= Work item =
Every line of the records that holds the word "code" should be copied.

[Collected data]
☆ ☆ ☆

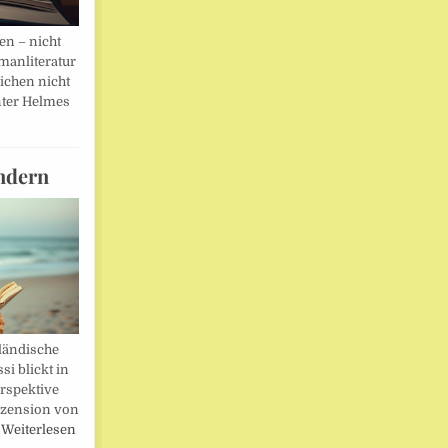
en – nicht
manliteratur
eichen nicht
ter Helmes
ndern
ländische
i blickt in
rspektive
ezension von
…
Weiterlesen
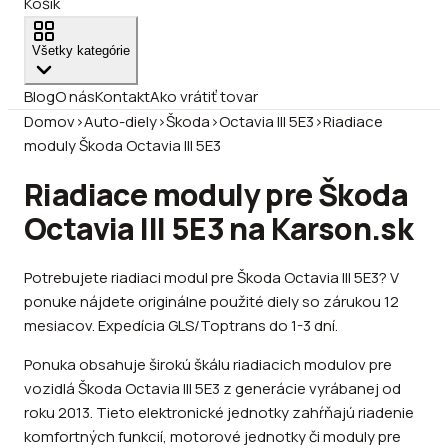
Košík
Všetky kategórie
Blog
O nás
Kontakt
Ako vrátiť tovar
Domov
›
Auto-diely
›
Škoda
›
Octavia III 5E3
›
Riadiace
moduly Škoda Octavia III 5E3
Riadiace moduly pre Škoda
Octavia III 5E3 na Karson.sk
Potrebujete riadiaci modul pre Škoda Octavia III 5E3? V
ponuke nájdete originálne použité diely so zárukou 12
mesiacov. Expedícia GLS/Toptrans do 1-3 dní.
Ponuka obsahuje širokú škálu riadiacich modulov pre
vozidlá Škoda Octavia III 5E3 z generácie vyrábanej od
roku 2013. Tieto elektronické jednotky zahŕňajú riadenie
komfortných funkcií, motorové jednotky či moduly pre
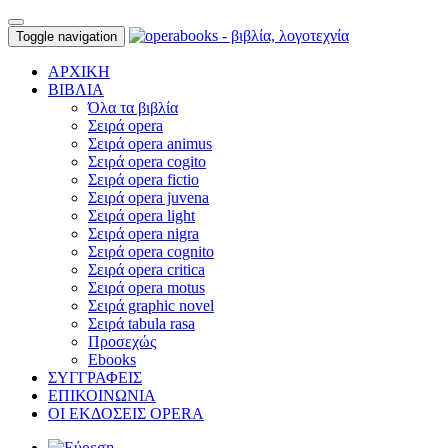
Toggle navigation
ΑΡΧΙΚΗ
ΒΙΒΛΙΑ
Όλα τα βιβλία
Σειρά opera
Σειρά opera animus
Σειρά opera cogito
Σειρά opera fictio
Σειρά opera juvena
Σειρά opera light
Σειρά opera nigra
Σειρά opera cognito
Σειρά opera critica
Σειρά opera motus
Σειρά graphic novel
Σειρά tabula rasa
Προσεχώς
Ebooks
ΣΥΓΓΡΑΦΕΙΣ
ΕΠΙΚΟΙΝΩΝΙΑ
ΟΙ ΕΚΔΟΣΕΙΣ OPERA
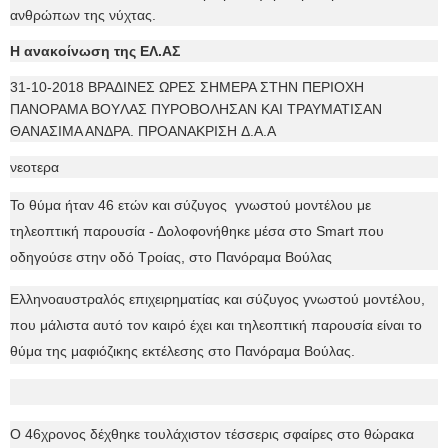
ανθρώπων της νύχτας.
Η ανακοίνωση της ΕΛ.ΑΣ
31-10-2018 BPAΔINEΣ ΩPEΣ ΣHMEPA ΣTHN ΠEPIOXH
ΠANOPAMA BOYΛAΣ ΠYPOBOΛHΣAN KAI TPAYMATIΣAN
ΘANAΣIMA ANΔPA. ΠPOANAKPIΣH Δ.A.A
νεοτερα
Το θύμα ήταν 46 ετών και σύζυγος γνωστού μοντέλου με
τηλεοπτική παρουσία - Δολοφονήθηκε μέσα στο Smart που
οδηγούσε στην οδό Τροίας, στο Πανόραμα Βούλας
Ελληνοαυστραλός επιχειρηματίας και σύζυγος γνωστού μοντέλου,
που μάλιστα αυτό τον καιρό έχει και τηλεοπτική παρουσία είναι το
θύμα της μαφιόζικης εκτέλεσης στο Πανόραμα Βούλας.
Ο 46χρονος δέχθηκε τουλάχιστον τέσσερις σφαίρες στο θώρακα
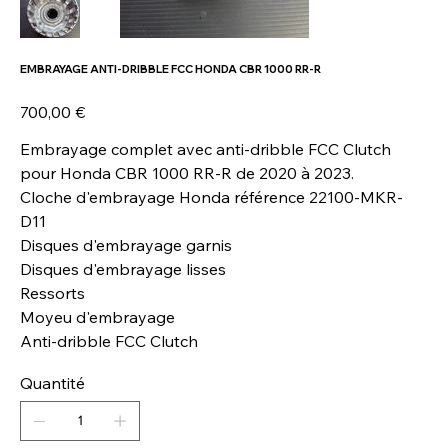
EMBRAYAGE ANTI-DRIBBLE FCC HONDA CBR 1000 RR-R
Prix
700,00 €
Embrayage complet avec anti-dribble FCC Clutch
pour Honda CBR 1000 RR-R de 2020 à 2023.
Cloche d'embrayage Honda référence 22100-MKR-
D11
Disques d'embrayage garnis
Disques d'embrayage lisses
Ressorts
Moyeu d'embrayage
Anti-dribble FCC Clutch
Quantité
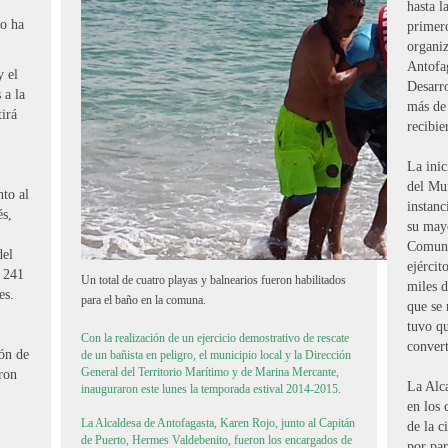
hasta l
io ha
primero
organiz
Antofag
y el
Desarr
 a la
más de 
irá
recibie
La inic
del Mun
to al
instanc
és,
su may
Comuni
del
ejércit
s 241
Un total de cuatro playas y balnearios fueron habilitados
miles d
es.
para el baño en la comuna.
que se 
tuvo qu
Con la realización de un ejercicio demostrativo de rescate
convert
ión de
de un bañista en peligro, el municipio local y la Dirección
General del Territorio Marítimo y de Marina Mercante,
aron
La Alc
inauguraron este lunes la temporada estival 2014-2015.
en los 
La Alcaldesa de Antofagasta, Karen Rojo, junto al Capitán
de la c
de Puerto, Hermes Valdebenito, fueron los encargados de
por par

☆ ☆ ☆

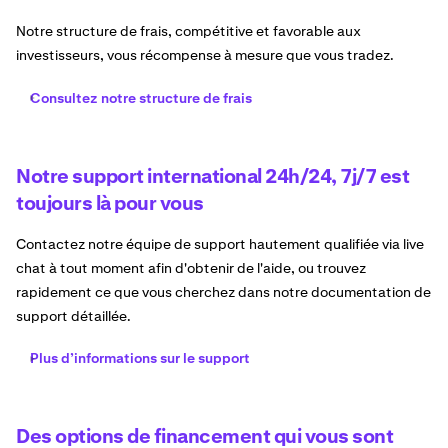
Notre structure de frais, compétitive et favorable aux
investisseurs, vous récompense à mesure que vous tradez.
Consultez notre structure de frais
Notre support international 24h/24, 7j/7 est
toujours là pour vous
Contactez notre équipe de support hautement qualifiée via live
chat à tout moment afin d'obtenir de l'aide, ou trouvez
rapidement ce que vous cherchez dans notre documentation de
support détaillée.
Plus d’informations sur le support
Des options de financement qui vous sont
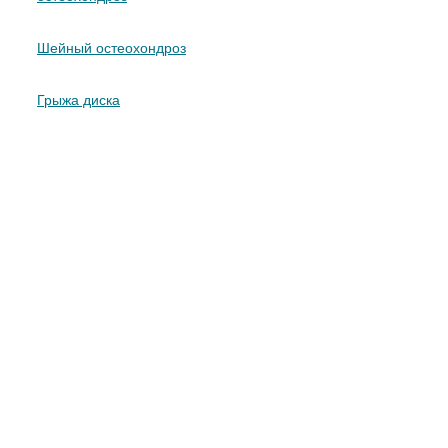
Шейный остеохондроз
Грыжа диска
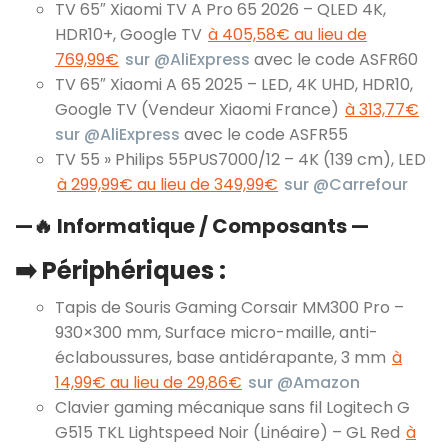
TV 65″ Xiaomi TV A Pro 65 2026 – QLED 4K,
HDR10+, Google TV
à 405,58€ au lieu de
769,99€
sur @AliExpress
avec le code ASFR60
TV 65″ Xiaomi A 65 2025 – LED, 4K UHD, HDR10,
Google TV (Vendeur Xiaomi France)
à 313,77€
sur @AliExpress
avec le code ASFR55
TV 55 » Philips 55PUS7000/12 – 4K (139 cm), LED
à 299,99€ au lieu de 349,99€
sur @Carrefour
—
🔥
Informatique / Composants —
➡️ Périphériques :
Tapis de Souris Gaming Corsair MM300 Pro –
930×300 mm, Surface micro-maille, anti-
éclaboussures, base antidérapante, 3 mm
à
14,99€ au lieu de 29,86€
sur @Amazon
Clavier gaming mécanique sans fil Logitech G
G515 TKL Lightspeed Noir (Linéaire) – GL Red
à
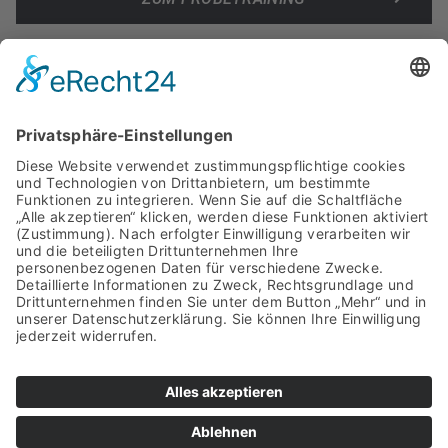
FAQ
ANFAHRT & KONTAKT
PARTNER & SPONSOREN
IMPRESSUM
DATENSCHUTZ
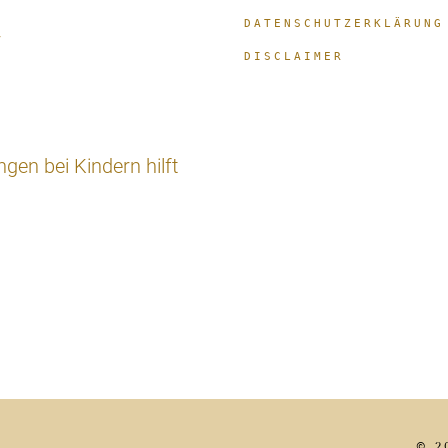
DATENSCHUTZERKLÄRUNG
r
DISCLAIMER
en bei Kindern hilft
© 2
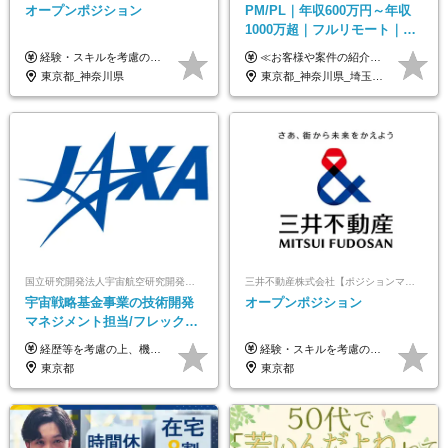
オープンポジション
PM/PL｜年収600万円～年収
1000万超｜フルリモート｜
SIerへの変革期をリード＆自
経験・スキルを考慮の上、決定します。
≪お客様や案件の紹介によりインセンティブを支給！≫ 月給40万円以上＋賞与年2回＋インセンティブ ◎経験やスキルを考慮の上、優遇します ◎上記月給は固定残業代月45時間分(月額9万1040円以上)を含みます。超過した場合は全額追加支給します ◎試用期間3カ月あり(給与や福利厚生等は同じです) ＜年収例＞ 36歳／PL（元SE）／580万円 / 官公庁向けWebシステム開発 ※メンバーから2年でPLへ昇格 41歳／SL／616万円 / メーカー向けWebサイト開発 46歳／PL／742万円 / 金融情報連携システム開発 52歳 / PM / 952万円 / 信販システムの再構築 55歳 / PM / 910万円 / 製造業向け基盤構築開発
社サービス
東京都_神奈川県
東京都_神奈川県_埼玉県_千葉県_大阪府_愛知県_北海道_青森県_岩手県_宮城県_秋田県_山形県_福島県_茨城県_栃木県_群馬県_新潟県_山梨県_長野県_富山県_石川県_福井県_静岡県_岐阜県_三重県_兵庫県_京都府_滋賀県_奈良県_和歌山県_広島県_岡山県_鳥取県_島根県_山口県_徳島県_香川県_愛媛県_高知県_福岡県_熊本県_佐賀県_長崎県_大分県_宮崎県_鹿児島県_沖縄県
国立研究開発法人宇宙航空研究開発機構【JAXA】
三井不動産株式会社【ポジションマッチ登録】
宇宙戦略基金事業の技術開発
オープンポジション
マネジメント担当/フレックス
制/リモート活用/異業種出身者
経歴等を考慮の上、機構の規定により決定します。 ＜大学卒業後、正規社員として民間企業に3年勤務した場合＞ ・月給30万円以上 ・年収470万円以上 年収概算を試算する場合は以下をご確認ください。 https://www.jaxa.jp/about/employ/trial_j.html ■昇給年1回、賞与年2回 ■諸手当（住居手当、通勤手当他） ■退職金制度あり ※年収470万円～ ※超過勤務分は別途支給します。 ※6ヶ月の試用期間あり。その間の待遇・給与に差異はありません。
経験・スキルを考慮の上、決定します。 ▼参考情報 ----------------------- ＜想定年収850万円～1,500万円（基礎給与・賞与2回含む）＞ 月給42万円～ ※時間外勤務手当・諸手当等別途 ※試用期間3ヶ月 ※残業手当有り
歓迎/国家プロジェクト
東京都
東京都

☆ ☆ ☆

= Response to the task =
avec le code ASFR60
avec le code ASFR55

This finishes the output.